The generated adapter appears in the `SpliceOutput::generated_adapters` list
(programmatic API) or as a file in the splits directory (CLI).

## How Splicer Detects Adapter Eligibility

When processing a splice rule, splicer checks each middleware component:

1. **Does it export the target interface directly?** If yes, no adapter is
   needed — the middleware is wired in as-is. A type fingerprint check ensures
   the middleware's export is structurally compatible with the interface it's
   being placed on.

2. **Does it export any `splicer:tier1/*` interfaces?** If yes, splicer
   classifies it as tier-1 compatible and generates an adapter component
   automatically. The adapter file is written to the splits directory alongside
   the split sub-components.

3. **Neither?** Splicer emits a warning: the middleware doesn't match the target
   interface and isn't adapter-compatible. It can still be injected (the user may
   know something splicer doesn't), but type safety is unconfirmed.

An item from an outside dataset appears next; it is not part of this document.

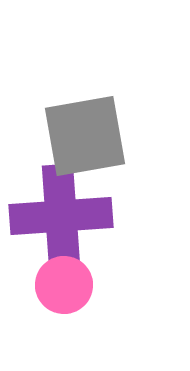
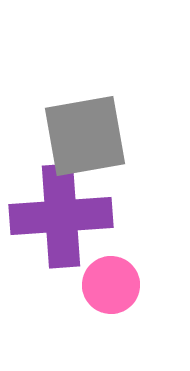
pink circle: moved 47 px right
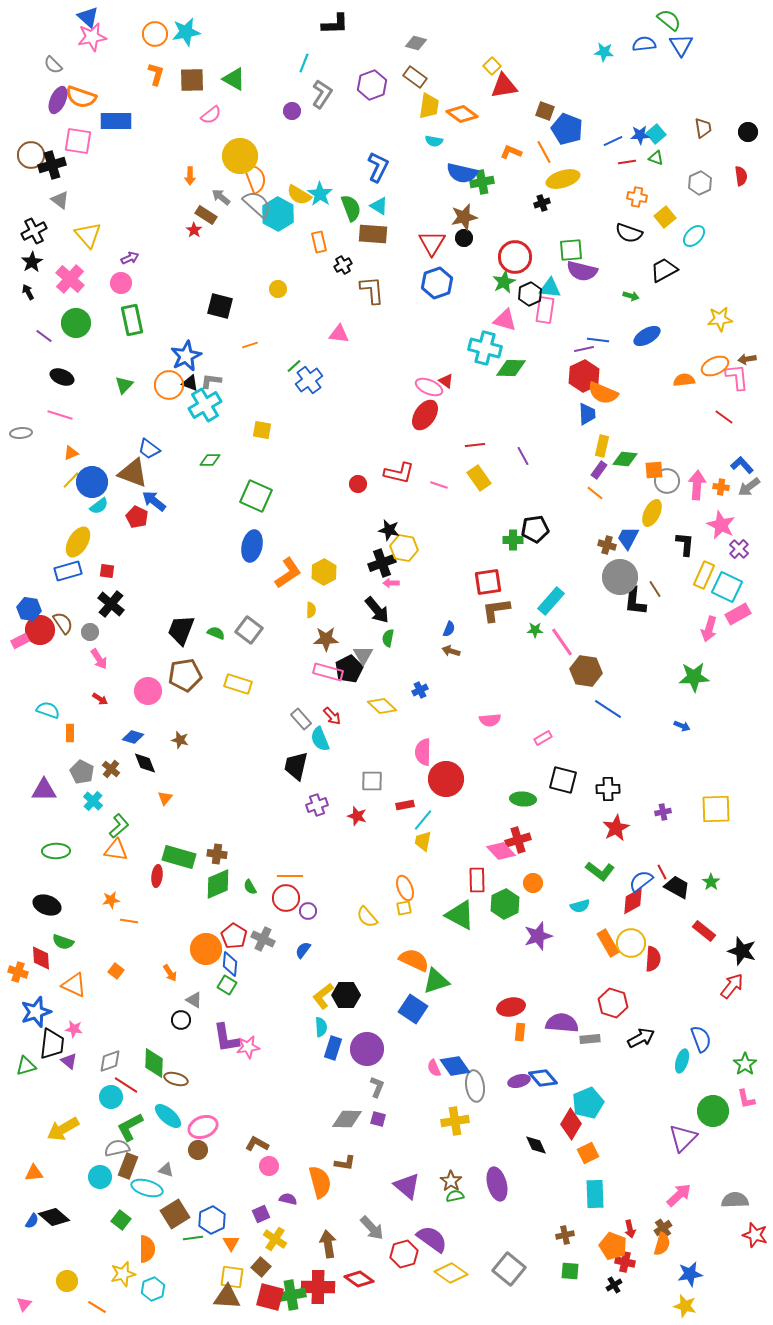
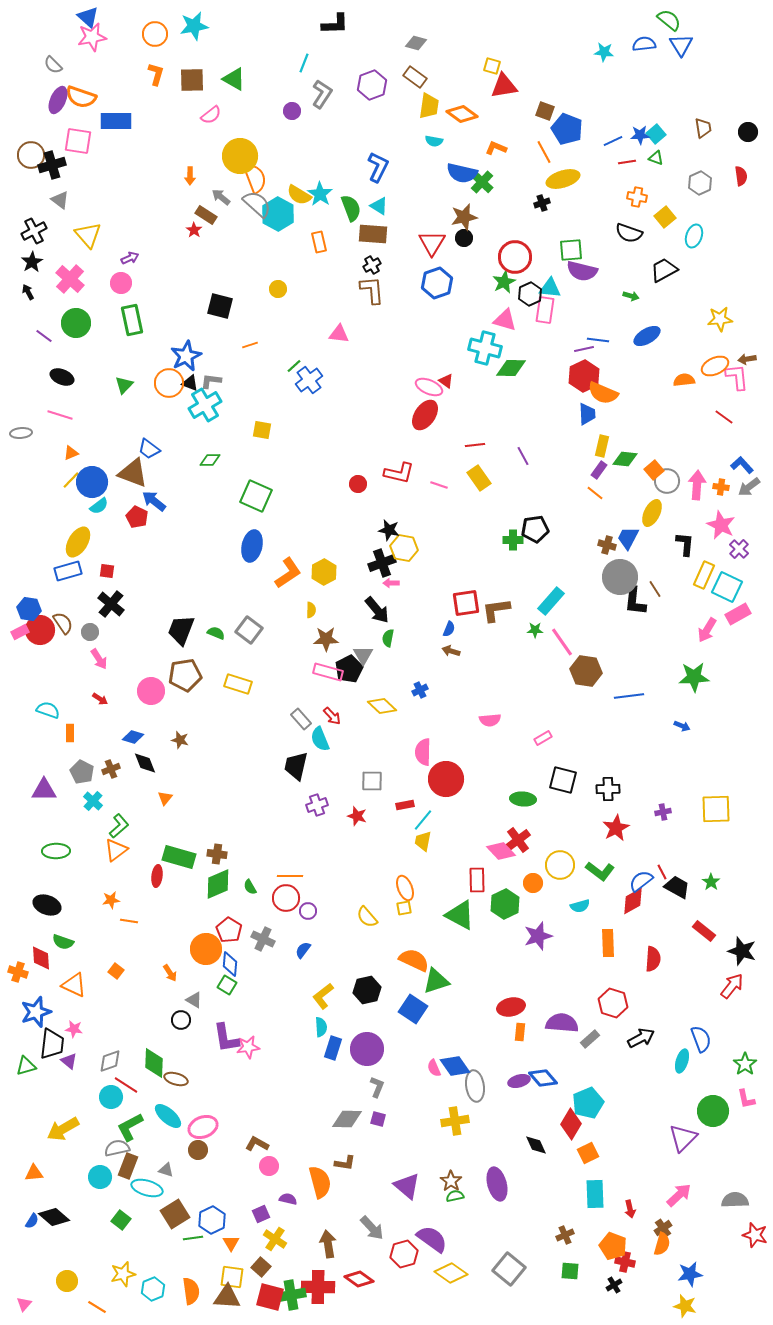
cyan star at (186, 32): moved 8 px right, 6 px up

## Adapter Component Internals (Brief)

For those curious about what's inside the generated `.wasm`: the adapter is a
self-contained WebAssembly component that contains two nested core modules (a
memory provider and a dispatch module) plus the canonical-ABI glue to lift and
lower between the component model and core Wasm. The dispatch module implements
the before/call/after/block sequencing in straight-line Wasm, using the
component model's async primitives (`waitable-set`, `subtask`, `task.return`)
for async function support.

The adapter handles sync functions, async functions, functions with string
parameters, functions with resource types, and functions with complex result
types (like `result<response, error-code>`) — all transparently. The middleware
component never needs to know about any of this.

For a low-level architecture walkthrough of the generator itself — module
layout, type-flow from cviz through `wit-parser` to emitted wasm, how
`wit-bindgen-core::abi::lift_from_memory` drives the `task.return` loads,
heterogeneous-variant widening, and what splicer still owns vs. inherits from
upstream — see [`adapter-internals.md`](./adapter-internals.md).

For broader planning notes on the tier-1 work, see
[`docs/TODO/adapter-comp-planning.md`](./TODO/adapter-comp-planning.md).